李珏思索道:“那夜孟相冒雨赶来,在父皇的大帐中待了一晚,而后父皇便慢慢好转了。”
孟炎又道:“三年前,宫中有人私自为先帝父子设祭,陛下龙颜震怒,心中郁结,昏厥数日,太医……”
“也是孟相!”
李珏先前也在意过这些,但彼时相较忧心父皇,他更是隐隐期待着登临皇位,经孟炎一番提醒,才发觉孟济云与父皇之间竟有这般巧合。
李珏沉了沉眸,问:“孟炎,你究竟想说什么?”
孟炎道:“殿下可曾听闻过药奴。”
“二哥从前讲过这等江湖传闻。”李珏只得耐着性子回他,“似乎是有些人会择许多孩童试药,优胜劣汰,直到养出尝遍百药,依旧能康健存活的孩子,听闻这种孩子的血可解百毒,亦是续命的药引子。”
孟彻隐去眼底晦涩,多年的布局终于在今日派上了用场,沉声道:“陛下亦是听东昌王说起过这等传闻,命他借游历之便,寻找饲养药奴的法子,此事切忌走漏风声,陛下只把法子告知了我爹一人。

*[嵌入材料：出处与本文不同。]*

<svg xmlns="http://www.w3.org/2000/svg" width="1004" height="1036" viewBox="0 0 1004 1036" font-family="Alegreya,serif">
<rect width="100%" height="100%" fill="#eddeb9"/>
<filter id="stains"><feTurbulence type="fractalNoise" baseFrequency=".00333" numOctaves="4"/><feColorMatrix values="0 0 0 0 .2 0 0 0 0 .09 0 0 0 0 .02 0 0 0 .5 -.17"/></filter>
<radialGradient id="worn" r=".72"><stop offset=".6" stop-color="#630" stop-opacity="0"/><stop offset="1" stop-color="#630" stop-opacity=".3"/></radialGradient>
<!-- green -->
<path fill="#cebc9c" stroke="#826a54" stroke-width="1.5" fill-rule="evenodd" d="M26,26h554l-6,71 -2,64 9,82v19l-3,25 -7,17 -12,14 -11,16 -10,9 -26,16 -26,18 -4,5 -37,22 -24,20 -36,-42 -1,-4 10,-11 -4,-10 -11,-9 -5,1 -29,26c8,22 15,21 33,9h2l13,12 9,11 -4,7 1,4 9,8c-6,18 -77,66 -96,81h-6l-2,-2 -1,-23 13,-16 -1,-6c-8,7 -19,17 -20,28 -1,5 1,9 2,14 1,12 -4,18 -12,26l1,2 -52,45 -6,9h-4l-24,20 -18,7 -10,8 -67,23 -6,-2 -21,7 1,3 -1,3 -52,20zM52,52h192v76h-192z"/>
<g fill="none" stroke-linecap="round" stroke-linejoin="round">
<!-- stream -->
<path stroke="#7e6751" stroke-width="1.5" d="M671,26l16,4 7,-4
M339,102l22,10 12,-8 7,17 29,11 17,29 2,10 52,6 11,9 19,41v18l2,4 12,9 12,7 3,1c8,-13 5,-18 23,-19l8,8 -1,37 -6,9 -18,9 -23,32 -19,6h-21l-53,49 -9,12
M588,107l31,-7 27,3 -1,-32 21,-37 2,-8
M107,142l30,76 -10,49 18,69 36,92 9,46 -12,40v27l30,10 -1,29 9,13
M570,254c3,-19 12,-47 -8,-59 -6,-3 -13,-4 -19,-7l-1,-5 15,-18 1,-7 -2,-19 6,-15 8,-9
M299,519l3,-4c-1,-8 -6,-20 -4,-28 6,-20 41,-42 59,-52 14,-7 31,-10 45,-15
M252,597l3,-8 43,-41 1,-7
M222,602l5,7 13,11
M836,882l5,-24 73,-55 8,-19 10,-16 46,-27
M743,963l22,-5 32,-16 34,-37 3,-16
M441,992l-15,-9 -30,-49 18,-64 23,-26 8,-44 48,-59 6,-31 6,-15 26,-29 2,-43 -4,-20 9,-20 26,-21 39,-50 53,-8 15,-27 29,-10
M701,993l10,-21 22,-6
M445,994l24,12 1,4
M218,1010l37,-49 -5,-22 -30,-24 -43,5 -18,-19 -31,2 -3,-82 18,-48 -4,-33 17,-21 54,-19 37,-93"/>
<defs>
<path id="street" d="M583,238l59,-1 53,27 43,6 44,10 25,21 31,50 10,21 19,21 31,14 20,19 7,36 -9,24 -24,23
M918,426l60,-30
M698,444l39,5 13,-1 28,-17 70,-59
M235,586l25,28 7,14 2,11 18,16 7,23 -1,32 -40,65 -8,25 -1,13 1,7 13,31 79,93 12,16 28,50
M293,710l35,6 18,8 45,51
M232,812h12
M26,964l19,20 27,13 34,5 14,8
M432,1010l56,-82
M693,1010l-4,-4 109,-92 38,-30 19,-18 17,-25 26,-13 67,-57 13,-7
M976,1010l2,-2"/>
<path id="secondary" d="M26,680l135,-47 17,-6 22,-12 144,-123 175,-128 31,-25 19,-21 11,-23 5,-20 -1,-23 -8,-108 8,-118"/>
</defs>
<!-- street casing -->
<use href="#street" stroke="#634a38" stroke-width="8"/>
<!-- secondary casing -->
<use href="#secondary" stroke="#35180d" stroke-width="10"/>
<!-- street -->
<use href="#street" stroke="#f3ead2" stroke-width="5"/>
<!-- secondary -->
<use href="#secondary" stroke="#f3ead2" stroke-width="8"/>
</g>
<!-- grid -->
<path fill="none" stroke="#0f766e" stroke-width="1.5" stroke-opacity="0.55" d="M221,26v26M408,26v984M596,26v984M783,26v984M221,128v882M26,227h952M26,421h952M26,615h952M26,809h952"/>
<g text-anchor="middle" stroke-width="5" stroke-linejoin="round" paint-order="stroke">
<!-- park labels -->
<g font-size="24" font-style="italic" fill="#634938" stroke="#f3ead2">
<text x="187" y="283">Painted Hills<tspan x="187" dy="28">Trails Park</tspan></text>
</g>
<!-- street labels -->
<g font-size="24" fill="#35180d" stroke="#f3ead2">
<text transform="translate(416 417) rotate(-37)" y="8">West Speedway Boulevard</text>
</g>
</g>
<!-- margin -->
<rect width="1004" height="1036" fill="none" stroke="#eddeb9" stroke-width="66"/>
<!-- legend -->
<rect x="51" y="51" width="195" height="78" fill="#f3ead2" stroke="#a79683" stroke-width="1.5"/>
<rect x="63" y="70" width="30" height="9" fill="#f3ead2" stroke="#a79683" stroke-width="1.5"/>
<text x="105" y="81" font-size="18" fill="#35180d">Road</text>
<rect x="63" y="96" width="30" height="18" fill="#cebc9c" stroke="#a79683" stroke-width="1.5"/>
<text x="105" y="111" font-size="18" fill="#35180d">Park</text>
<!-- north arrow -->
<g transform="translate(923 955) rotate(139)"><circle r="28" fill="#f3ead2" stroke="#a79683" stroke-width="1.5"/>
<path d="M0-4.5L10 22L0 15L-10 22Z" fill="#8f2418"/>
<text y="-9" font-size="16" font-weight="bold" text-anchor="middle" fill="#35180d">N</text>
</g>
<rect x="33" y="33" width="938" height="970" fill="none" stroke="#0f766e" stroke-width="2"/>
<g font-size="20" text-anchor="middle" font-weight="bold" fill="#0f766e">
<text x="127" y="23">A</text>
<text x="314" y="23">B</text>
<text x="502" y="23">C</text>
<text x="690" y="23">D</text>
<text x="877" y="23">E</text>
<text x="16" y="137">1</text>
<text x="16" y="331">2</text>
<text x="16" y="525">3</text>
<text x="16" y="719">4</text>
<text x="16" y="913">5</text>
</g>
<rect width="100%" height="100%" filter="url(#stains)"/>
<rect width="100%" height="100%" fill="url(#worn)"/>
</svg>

”
李珏双目圆睁,这些秘密他从不知晓,他再难掩饰情绪,迫不及待问道:“孟相是靠药奴救下的父皇?那药奴现在何处?”
孟炎并不做声,任由李珏被好奇磋磨,半晌才慢吞吞露出常年缠着绷带的左腕,一层一层缓缓松落,裸露出原本的皮肉。
那处皮肉与他俊美的容颜格格不入,它丑陋、斑驳,新伤叠着旧伤,狰狞不堪,似蜈蚣环绕攀爬。

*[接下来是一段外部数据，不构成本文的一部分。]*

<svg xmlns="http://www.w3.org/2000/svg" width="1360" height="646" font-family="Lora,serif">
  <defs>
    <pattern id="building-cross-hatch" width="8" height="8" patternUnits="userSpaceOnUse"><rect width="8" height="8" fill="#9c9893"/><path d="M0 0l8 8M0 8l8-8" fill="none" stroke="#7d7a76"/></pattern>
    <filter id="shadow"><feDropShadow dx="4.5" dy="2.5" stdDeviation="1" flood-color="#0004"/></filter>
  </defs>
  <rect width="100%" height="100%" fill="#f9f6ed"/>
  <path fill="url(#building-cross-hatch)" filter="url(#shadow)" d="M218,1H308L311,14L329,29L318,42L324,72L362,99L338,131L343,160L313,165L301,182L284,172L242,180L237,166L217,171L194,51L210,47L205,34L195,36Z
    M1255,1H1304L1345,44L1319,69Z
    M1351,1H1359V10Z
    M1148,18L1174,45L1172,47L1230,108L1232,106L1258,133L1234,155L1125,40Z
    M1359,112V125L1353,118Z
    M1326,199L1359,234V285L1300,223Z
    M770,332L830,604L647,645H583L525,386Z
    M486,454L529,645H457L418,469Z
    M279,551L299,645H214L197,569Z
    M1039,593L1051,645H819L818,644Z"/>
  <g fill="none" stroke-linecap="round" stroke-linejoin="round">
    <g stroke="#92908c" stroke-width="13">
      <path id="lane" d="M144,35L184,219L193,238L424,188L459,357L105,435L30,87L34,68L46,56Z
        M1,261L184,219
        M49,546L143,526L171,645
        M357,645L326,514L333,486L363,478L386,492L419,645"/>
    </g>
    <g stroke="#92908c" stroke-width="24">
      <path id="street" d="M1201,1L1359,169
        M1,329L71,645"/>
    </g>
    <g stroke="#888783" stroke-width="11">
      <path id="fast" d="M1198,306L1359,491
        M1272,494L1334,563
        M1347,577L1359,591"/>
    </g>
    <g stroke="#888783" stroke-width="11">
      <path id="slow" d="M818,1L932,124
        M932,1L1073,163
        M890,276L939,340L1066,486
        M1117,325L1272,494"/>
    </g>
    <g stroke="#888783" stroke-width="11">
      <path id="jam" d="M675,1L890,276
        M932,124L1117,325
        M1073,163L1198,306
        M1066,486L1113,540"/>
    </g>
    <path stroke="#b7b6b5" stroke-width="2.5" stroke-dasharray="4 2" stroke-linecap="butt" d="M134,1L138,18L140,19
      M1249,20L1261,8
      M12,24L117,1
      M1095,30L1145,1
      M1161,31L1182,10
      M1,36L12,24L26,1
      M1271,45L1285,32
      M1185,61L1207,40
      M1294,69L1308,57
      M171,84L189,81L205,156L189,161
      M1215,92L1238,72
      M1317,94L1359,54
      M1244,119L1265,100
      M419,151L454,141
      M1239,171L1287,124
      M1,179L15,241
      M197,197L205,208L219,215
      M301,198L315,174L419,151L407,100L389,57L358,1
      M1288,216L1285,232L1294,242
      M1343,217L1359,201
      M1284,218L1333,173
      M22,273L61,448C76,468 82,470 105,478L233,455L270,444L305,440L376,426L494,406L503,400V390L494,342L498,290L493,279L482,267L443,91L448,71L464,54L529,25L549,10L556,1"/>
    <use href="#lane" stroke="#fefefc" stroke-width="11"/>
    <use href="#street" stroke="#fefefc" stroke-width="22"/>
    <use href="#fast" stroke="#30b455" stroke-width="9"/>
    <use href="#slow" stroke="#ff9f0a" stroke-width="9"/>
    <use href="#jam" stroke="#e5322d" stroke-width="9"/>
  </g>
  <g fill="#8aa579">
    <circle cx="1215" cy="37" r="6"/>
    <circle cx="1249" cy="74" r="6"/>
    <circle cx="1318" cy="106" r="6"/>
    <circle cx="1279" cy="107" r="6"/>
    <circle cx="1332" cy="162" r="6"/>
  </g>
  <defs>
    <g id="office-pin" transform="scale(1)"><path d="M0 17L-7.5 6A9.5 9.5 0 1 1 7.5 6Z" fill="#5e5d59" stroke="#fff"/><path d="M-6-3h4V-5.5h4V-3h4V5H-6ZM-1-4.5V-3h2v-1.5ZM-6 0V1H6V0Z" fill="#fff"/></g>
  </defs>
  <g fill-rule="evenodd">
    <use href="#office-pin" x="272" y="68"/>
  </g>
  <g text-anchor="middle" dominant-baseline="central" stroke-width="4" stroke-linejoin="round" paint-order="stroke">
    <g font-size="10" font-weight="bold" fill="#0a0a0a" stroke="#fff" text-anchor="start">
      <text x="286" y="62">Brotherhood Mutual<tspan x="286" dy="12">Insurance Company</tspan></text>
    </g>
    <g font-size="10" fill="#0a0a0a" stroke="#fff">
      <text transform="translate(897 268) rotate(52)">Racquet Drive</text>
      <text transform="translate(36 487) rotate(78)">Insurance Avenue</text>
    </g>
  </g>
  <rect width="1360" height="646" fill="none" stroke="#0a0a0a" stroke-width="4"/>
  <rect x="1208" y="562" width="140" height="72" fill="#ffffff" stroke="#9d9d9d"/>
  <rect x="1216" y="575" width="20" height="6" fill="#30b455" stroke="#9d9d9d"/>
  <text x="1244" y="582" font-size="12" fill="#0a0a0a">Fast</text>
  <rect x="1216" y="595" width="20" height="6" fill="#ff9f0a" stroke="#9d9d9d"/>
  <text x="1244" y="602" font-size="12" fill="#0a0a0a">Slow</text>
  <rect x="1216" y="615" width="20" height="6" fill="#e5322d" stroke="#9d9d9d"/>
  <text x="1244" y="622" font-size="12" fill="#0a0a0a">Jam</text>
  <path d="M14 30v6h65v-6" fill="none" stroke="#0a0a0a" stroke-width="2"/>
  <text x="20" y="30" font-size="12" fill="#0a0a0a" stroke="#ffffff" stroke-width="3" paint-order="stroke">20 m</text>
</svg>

在李珏疑惑的注视中,孟炎终于道:“这是我爹为陛下取血的痕迹。”
李珏问:“你为何肯告知本宫这些?”
孟炎道:“我爹已死,除了殿下,也会有旁人觊觎孟家这块肥肉。横竖我要寻人依仗,自然要选未来君临大周的人。”
李珏心中仍有疑虑,缓缓道:“你那个小娘……”
孟炎抬眸,余光瞥向窗外,见天色渐晚,这时辰她应已随船远走。
他把那抹不可言说的心事藏入心底,语气多了几分无情:“殿下不必忧心,我早知此人居心叵测,来之前已把她料理干净了。”
李珏试探:“你当真舍得?许多眼睛都看到,你二人关系匪浅。”
孟炎笑了笑,黑瞳清晰映着李珏的面庞,眼中接连闪过恨意与狡黠:“人心隔着肚皮,眼见一定为实么?”
*
项笙沉浸在漆黑的虚无里,无数个旧时容颜闪过眼前,最终都化作流星飞逝,汇作一个光点。
她攥着那零星的光亮,微微用力,终于睁开了眼。
夺目的光亮一瞬变得广阔无垠,项笙下意识遮住双目,可视野中仍是一片漆黑。
感知渐渐苏醒,她觉出此地空气潮闷,不见一丝风,身下冰凉,是未经收整的土地。
项笙伸手摸了摸周身,并无外伤,只是被孟炎按过的穴位有些酸痛。
记忆最后的落点是铁骑拦路,她不知眼下身在何处,亦不知将她关在此地的人是孟炎还是李珏。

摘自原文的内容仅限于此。